Bacteria-inspired robotic propulsion from bundling of soft helical filaments at low Reynolds number

TL;DR

This paper introduces a soft robotic platform inspired by bacteria, modeling flagella bundling at low Reynolds number through experiments and simulations to understand propulsion mechanisms.

Contribution

It presents a novel soft robotic system and a computational framework that accurately simulate flagella bundling and propulsion physics at low Reynolds number.

Findings

Simulation matches experimental results

Bundling enhances propulsion efficiency

Propulsion depends nonlinearly on flagella rotation speed

Abstract

The bundling of flagella is known to create a "run" phase, where the bacteria moves in a nearly straight line rather than making changes in direction. Historically, mechanical explanations for the bundling phenomenon intrigued many researchers, and significant advances were made in physical models and experimental methods.
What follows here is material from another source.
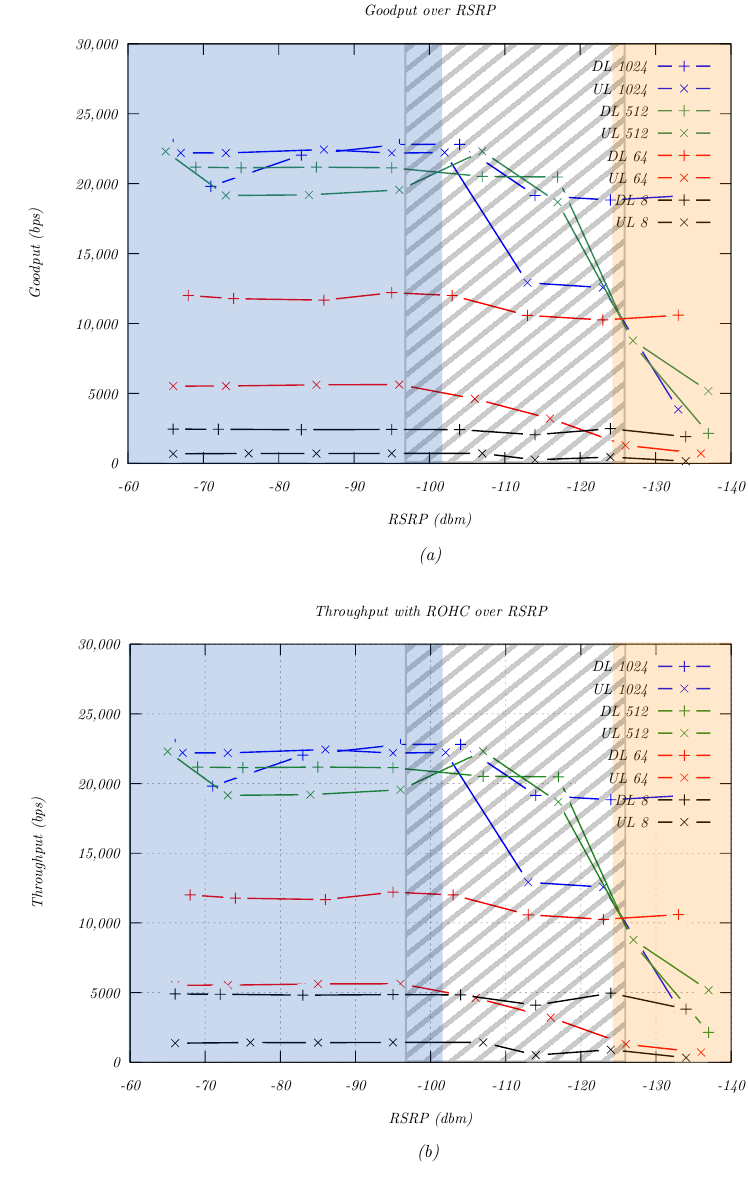
Figure 13. Maximum NB-IoT data rates for various packet sizes and signal levels. ( a ) Goodput excluding protocol headers for different packet sizes. ( b ) Throughput including protocol overhead for different packet sizes. The ECL regions are marked in blue (ECL0), striped (ECL1), and yellow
Contributing to the field of research, we present a bacteria-inspired centimeter-scale soft robotic hardware platform and a computational framework for a physically plausible simulation model of the multi-flagellated robot under low Reynolds number (~0.1). The fluid-structure interaction simulation couples the Discrete Elastic Rods algorithm with the method of Regularized Stokeslet Segments. Contact between two flagella is handled by a penalty-based method. We present a comparison between our experimental and simulation results and verify that the simulation tool can capture the essential physics of this problem. Preliminary findings on robustness to buckling provided by the bundling phenomenon and the efficiency of a multi-flagellated soft robot are compared with the single-flagellated counterparts. Observations were made on the coupling between geometry and elasticity, which manifests itself in the propulsion of the robot by nonlinear dependency on the rotational speed of the flagella.